Aim 1 ▸ Condense the paragraph of the article on parody and defamation that begins "In July 2008, the Guardian newspaper published" into a shorter version that keeps its main facts.
Aim 2 ▸ Extend the article on parody and defamation, beginning immediately after its final sentence.

Document section ▸
■ ■ ■ ■ ■ ■ ■
Can’t you take a joke? UK defamation case offers guidance on when the Courts will be amused

The Australian parody/satire fair dealing defence to copyright infringement was introduced in December 2006 (s 41A of the Copyright Act ).  But does anyone really know what it covers?  Humour is subjective, and there is a dearth of relevant case law in this country.  Of course, the parody/satire defence doesn’t require a piece to be funny per se (although such a requirement could lead to interesting courtroom debates), and the nature of parody implies that the piece must at least be comedic in nature. But how can we know when courts will see the funny side of life and find that the defendant’s use of the work constitutes a fair dealing?

The recent UK defamation case of Sir Elton John v Guardian News & Media Limited [2008] EWHC 3066 (QB) (12 December 2008) may offer some guidance on when Courts will consider a piece to be written with a sense of humour, and thus within the bounds of parody.

In July 2008, the Guardian newspaper published in jest a fictitious extract from the diary of Elton John about the White Tie & Tiara Ball. The Ball is an annual event hosted by Sir Elton to raise money for his AIDS charity.  Sir Elton took offence at the suggestion in the fictitious diary that “Once we’ve subtracted all these costs [being the costs of hosting a lavish event as well as the cost of new dresses and diamonds], the leftovers go to my foundation”. No stranger to defamation actions, Sir Elton sued the Guardian and argued that the statement implied that his commitment to the charity was not genuine, and the Ball was an opportunity for him to “meet celebrities and/or self promotion” rather than a genuine fund-raising event.
■ ■ ■ ■ ■ ■ ■
Excerpted data ▸
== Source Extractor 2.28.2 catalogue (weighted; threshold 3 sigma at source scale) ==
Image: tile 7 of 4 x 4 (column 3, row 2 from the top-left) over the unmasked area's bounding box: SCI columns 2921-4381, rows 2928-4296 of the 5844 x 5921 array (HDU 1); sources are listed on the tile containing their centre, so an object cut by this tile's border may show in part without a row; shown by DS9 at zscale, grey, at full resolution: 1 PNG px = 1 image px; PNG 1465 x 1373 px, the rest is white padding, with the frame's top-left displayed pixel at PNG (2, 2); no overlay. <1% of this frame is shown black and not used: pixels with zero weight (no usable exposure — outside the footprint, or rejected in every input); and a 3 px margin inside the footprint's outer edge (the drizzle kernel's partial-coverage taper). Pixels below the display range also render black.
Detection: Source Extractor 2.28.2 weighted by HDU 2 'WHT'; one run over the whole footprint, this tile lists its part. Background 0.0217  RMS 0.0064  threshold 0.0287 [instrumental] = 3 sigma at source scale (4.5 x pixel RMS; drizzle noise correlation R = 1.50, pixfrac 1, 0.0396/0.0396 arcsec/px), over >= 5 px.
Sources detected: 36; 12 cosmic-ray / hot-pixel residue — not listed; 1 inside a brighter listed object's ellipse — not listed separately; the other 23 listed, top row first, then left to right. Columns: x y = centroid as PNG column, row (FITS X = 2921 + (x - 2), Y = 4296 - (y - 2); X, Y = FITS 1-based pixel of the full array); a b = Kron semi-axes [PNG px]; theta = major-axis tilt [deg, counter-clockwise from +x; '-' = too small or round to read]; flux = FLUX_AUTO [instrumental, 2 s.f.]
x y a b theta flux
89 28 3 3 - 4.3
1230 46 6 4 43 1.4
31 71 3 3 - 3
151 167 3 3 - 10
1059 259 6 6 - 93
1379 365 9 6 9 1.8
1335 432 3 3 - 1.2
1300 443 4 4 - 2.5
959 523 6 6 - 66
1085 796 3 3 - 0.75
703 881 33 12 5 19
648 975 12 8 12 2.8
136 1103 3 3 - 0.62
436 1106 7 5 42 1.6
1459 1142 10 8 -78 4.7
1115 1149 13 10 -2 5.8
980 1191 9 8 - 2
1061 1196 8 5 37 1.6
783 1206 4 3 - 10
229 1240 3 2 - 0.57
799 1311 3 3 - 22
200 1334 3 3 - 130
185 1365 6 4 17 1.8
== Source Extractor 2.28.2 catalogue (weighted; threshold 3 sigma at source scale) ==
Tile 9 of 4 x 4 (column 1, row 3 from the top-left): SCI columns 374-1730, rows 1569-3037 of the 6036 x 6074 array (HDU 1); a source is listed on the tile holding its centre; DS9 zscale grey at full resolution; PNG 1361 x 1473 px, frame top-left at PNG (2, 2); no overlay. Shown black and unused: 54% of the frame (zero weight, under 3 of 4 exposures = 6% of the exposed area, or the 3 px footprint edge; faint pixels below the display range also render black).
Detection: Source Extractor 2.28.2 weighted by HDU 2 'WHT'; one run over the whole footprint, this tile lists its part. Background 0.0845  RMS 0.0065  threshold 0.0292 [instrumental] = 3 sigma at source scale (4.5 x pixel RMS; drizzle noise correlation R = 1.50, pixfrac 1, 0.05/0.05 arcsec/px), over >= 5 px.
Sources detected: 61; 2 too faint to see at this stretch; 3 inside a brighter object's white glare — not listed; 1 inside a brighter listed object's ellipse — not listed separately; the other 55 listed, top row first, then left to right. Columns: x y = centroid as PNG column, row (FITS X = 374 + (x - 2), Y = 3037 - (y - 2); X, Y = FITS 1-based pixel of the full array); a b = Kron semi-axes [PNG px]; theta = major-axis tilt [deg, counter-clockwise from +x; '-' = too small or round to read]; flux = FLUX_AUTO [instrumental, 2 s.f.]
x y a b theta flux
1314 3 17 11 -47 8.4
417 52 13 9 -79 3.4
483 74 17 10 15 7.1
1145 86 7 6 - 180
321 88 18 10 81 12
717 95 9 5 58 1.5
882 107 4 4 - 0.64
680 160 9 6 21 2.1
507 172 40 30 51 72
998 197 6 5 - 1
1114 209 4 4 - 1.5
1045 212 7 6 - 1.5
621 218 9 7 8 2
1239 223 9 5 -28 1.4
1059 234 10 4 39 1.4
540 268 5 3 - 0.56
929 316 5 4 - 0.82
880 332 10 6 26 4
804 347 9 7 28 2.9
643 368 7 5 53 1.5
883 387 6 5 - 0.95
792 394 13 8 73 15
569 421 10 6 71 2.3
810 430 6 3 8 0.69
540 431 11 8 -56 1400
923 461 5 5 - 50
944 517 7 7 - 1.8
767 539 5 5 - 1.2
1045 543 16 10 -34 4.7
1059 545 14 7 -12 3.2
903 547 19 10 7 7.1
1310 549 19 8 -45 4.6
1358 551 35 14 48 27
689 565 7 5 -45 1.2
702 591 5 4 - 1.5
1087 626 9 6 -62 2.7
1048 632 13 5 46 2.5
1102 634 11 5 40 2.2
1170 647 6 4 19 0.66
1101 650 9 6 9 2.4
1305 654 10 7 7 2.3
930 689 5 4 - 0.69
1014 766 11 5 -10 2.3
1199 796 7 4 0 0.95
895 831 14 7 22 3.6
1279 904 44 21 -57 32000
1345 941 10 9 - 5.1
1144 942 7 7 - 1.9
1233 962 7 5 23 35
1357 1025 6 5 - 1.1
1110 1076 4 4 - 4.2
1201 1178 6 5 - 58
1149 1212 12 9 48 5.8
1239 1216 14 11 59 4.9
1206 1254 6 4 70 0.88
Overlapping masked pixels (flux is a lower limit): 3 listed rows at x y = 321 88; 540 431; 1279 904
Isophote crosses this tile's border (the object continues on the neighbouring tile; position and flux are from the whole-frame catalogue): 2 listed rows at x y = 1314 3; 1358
■ ■ ■ ■ ■ ■ ■
Result 1 ▸ In July 2008, the Guardian published, in jest, a fictitious extract from Elton John's diary about the White Tie & Tiara Ball, an annual event Sir Elton hosts to raise money for his AIDS charity. He objected to the line suggesting that only the leftovers, after the costs of the lavish event and of new dresses and diamonds, went to his foundation. No stranger to defamation actions, he sued the Guardian. He argued that the statement implied his commitment to the charity was not genuine and that the Ball served as an opportunity to "meet celebrities and/or self promotion" rather than as a genuine fund-raising event.

Result 2 ▸
The Guardian defended the action on the basis that the piece did not convey the meaning contended by Sir Elton because of the comedic nature of the work. The Judge agreed and found that, given the context, the fictitious diary was ironic and was “obviously a form of teasing”.  No reasonable reader could interpret the diary as being a serious report of the events.  The piece was a was a teasing parody, and not a news item. Ultimately, the sense of humour in which the article was written and its context was vital to a reasonable readers’ understanding of the piece, and saved what otherwise might have been a defamatory piece from falling foul of the law.  Accordingly, this case offers some guidance as to what might be considered a ‘parody’ for the purposes of Australian copyright law.  The factors that were important in this case were:

  • The piece appeared as part of a weekly ‘diary’ column;
  • The authorship was attributed to Elton John, but that was obviously fictitious and no reader would reasonably believe it to be true;
  • The piece appeared in a special ‘Weekend’ pull-out section of a Saturday paper, rather than in the news section of the paper.

These factors indicated that the article was not intended to be an accurate report of facts.  As the Judge said, “If that was the allegation being made, a reasonable reader would expect so serious an allegation to be made without humour, and explicitly, in a part of the newspaper devoted to news.”  Similar factors may be relevant in considering whether the parody/satire fair dealing copyright defence applies in Australia.  However, only time will tell.  It may not always be easy to predict when the Courts will be amused.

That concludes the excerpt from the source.